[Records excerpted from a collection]
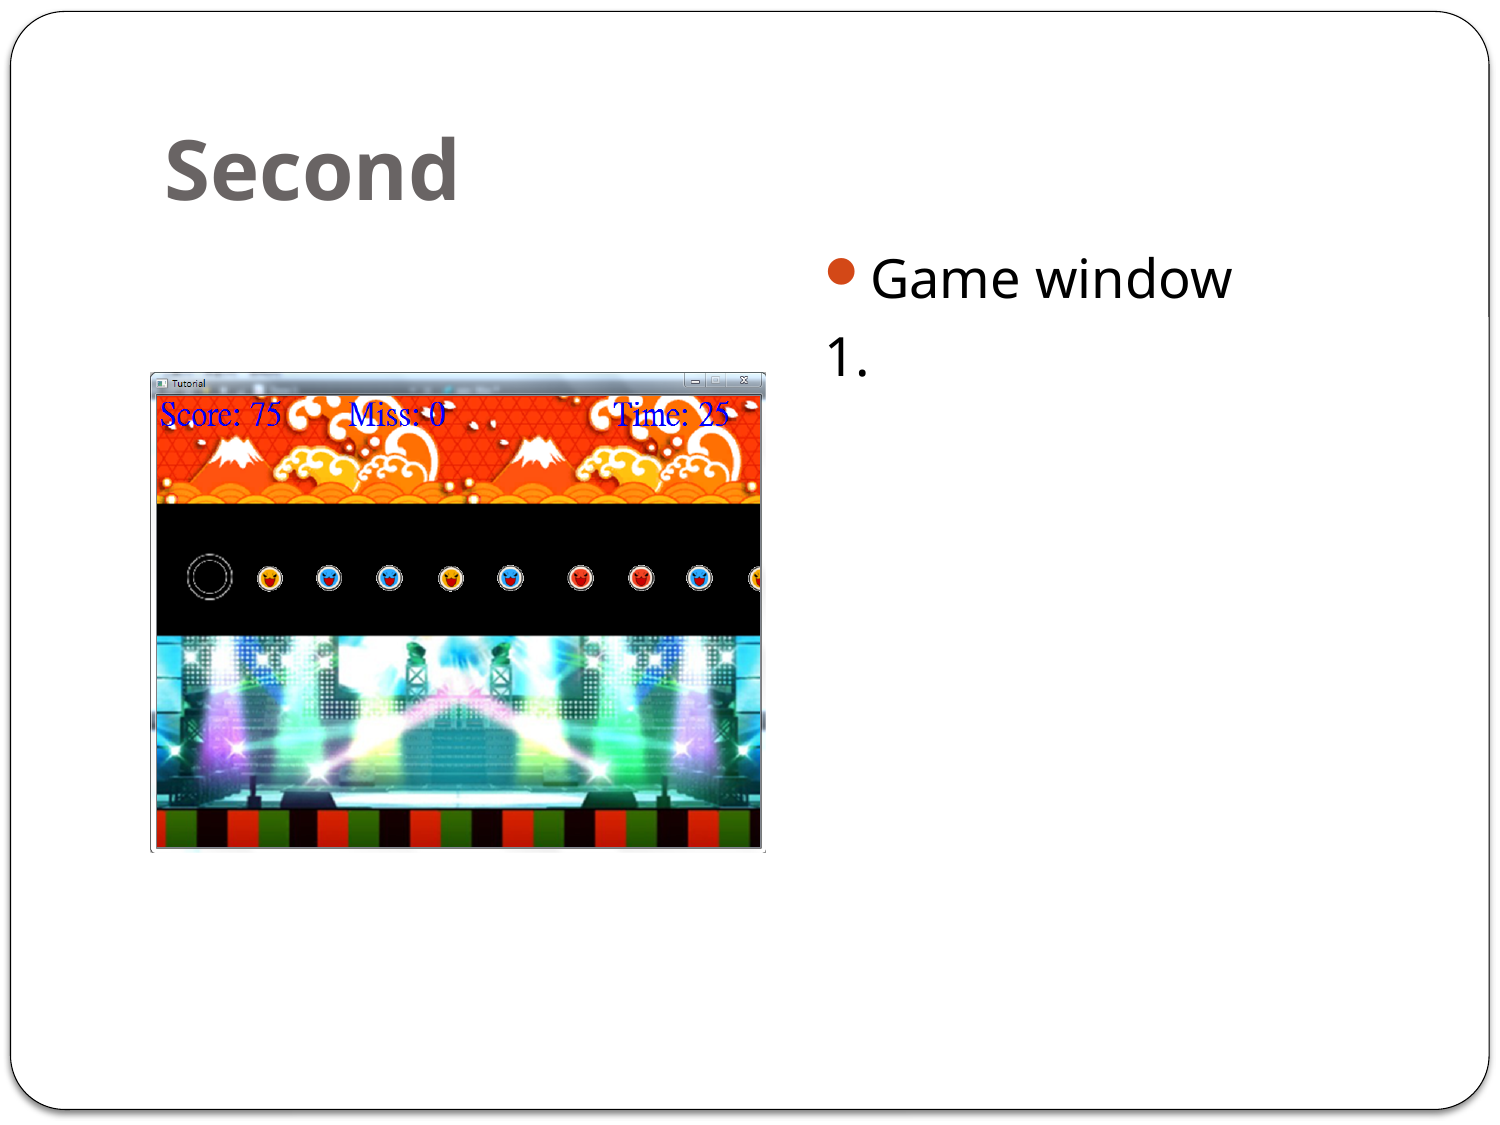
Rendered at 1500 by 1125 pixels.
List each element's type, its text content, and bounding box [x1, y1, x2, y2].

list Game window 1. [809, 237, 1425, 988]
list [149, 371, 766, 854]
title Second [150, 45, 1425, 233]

WHAT YOU SHOULD DO =>
Please set the data above down exactly, with the pictures removed.

ANSWER BOX =>
Rendered at 1500 by 1125 pixels.
List each element's type, its text content, and bounding box [x1, y1, x2, y2].

list Game window 1. [809, 237, 1425, 988]
list [149, 371, 766, 854]
title Second [150, 45, 1425, 233]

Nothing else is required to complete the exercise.